The CDC’s latest vaccine data indicates that millions of Americans across age demographics are still eligible to receive the bivalent vaccine. It’s especially important for people at high-risk for COVID-19 complications to catch up on their vaccines.

This week, hospital leaders and infectious disease experts are urging all Americans to stay up to date on their COVID-19 and flu vaccines as time is running out to ensure full protection heading into the holiday season.

“The best course of prevention of respiratory illness this fall and winter continues to be widespread vaccination against the flu and COVID-19—including ensuring eligible individuals have received an updated COVID-19 vaccine that increases protection against COVID-19 and targets the Omicron variant,” Xavier Becerra, secretary for the Department of Health and Human Services, said in a letter to U.S. governors this month.

Here’s what you need to know:

  • Pennsylvania vaccine coverage:  In Pennsylvania, 12.4 percent of people have received a bivalent booster dose.

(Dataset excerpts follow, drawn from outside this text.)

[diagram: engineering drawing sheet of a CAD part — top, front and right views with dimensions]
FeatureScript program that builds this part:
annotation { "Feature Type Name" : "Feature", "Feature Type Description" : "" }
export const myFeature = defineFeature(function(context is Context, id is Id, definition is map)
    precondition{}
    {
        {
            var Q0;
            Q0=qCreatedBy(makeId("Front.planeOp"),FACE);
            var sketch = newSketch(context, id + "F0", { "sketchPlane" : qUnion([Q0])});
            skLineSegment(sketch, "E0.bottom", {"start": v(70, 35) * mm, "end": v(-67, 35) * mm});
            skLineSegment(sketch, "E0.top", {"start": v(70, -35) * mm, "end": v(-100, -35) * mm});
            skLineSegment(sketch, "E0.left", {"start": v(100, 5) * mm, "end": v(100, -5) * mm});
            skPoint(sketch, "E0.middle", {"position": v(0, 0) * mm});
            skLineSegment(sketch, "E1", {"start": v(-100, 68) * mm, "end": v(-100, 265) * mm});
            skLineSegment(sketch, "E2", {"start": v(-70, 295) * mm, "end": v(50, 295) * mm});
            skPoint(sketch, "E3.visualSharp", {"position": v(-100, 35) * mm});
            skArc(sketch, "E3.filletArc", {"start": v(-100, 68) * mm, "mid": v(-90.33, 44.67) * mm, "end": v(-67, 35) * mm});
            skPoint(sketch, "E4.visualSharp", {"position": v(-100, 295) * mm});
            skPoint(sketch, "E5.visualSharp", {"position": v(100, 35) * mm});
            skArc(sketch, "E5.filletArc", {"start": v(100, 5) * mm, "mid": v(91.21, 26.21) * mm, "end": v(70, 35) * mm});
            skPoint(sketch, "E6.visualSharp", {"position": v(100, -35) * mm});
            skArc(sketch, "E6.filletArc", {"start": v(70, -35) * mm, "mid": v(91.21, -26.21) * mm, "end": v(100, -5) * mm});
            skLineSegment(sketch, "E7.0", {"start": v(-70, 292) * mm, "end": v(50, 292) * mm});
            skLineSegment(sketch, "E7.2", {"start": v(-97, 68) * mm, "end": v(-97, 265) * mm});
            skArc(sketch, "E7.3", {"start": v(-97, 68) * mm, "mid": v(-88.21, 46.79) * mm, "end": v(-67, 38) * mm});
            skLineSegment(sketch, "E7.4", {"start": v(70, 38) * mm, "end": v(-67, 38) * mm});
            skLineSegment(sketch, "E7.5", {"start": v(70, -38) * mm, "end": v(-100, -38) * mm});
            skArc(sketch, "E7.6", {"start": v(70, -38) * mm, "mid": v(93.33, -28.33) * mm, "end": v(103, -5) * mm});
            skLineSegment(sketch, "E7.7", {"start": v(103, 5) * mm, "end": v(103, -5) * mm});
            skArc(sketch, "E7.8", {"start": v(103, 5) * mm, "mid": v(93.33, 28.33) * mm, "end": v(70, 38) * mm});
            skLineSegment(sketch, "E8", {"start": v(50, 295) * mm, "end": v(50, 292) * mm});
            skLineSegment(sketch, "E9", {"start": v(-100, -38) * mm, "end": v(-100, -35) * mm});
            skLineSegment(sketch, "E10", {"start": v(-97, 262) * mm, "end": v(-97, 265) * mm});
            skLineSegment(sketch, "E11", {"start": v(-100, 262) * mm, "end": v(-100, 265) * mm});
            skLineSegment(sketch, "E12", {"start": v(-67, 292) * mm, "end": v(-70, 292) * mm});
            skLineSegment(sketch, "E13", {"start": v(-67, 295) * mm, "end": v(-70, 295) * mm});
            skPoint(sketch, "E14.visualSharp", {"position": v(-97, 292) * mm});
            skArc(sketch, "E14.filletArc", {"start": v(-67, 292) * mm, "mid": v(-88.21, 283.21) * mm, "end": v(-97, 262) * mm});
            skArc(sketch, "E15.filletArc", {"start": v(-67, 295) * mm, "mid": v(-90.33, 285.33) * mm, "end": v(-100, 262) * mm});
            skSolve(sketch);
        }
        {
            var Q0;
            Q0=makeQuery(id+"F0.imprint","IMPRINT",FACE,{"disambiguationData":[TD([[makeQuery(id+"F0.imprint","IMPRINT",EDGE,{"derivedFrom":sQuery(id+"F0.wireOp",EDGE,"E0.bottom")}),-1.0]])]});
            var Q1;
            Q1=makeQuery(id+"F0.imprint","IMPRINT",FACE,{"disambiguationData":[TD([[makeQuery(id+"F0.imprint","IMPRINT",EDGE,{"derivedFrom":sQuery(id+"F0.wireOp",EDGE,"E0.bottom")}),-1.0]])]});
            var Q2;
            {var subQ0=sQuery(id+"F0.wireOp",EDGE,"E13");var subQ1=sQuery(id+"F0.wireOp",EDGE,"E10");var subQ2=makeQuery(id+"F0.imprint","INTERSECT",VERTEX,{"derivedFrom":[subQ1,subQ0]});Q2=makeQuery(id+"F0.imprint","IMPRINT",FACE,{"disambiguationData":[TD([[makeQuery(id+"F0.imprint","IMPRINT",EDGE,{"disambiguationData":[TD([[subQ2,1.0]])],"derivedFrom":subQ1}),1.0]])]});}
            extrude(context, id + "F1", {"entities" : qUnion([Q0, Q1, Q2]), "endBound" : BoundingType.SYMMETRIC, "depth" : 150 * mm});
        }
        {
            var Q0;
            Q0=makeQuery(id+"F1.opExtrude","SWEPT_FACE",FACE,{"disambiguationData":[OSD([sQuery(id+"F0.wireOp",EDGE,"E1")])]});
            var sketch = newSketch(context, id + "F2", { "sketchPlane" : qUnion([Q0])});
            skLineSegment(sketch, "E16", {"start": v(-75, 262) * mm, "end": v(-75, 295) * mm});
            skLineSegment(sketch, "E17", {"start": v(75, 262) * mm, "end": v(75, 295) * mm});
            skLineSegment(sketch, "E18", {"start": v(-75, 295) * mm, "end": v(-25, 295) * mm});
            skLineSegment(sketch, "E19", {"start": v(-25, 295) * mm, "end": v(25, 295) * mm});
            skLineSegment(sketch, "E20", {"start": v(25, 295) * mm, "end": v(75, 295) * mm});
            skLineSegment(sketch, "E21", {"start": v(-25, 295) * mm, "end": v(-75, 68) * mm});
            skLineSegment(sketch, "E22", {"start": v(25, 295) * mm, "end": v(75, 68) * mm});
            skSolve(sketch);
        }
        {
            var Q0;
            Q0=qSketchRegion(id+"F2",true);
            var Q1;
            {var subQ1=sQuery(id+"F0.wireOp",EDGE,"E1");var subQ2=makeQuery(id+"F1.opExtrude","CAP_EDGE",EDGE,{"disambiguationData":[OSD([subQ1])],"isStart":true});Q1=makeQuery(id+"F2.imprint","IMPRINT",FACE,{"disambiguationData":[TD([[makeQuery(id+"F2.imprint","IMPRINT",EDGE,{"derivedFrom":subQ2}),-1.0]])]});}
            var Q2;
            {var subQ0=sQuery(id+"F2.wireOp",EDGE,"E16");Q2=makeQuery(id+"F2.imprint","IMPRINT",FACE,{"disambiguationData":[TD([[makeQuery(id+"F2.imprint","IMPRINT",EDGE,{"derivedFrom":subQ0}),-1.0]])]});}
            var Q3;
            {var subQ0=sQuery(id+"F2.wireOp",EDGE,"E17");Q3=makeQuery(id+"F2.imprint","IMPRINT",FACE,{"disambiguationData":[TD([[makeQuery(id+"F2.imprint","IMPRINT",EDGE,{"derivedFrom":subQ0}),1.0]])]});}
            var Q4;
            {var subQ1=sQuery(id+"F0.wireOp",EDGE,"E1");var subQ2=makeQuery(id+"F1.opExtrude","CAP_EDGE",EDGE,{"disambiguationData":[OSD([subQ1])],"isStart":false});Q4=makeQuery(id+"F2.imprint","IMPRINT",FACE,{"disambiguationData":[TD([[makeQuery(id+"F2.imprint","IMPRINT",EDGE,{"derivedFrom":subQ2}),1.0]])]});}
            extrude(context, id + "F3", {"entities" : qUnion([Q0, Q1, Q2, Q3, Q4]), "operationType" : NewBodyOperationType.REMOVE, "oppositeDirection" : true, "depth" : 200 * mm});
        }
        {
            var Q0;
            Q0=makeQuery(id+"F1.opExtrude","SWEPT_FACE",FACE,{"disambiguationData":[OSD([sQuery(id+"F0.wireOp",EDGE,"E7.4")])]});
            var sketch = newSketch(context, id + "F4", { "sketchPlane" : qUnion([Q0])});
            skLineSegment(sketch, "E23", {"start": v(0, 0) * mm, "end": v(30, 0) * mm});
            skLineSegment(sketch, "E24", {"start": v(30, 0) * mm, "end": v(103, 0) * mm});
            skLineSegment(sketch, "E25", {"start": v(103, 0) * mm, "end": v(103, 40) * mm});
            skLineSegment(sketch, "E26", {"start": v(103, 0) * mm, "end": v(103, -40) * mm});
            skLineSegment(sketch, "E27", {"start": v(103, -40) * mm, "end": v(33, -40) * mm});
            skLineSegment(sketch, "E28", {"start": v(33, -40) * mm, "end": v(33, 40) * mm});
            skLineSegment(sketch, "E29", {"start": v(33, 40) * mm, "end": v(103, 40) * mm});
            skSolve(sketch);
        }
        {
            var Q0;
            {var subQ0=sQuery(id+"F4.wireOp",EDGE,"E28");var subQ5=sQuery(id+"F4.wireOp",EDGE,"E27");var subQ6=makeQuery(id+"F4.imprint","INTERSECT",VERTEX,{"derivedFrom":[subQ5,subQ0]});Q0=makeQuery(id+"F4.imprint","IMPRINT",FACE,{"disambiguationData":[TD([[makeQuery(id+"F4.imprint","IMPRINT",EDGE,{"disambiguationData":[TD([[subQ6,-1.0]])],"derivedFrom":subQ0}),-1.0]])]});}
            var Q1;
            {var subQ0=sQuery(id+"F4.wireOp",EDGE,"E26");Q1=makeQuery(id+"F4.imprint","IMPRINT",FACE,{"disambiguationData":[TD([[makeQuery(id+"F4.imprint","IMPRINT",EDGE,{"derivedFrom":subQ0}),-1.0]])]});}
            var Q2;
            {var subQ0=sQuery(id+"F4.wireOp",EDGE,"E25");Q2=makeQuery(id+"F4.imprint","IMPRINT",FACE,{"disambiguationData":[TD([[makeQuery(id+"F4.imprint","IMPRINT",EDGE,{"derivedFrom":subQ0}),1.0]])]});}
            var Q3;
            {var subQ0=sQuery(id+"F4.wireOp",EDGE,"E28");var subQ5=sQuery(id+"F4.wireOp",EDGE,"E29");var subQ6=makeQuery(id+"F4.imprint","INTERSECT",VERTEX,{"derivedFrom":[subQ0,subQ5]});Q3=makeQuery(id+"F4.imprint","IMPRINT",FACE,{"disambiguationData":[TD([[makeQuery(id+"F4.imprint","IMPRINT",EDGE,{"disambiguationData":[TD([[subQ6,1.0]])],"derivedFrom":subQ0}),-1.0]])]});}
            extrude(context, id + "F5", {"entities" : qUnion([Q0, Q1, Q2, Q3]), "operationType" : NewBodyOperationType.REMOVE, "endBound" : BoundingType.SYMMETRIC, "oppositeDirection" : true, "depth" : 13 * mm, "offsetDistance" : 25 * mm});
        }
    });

Pennsylvanians between 75 and 79 have the highest vaccination rate for the bivalent booster at 37.5 percent.
  • U.S. booster vaccine rate:  Just 15.5 percent of adults and 34.2 percent of people over age 65 have received the bivalent booster, according to the CDC.
  • At-risk population:  A new report today from the Kaiser Family Foundation indicated that just 45 percent of all nursing facility residents are up to date on their COVID-19 vaccinations.
    • The CDC defines “up to date” as having a bivalent booster or a final shot of the original vaccines less than two months ago
  • Newly eligible:  Last week, the CDC and FDA expanded the use of updated (bivalent) COVID-19 vaccines for children between 6 months through age 5.
  • Quotable: “The vast majority of children in this age group have not received any doses of a COVID-19 vaccine,” the CDC said in a statement. “CDC is working to increase parent and provider confidence in COVID-19 vaccines and improve uptake among the 95% of children who are not vaccinated or who have not completed the COVID-19 vaccine primary series.” 

Last week, the American Academy of Pediatrics (AAP) noted that the number of children (1,521) with confirmed COVID-19 during their hospital admission increased 68 percent during the past eight weeks.

“During this period, hospitalizations with COVID-19 increased for all children but especially for the youngest children,” AAP said.

HAP and Pennsylvania’s hospitals continue to remind everyone who is eligible to get their COVID-19 and flu vaccinations ahead of the winter holidays. Staying up to date on your vaccines ensures you have full protection ahead of family gatherings this winter.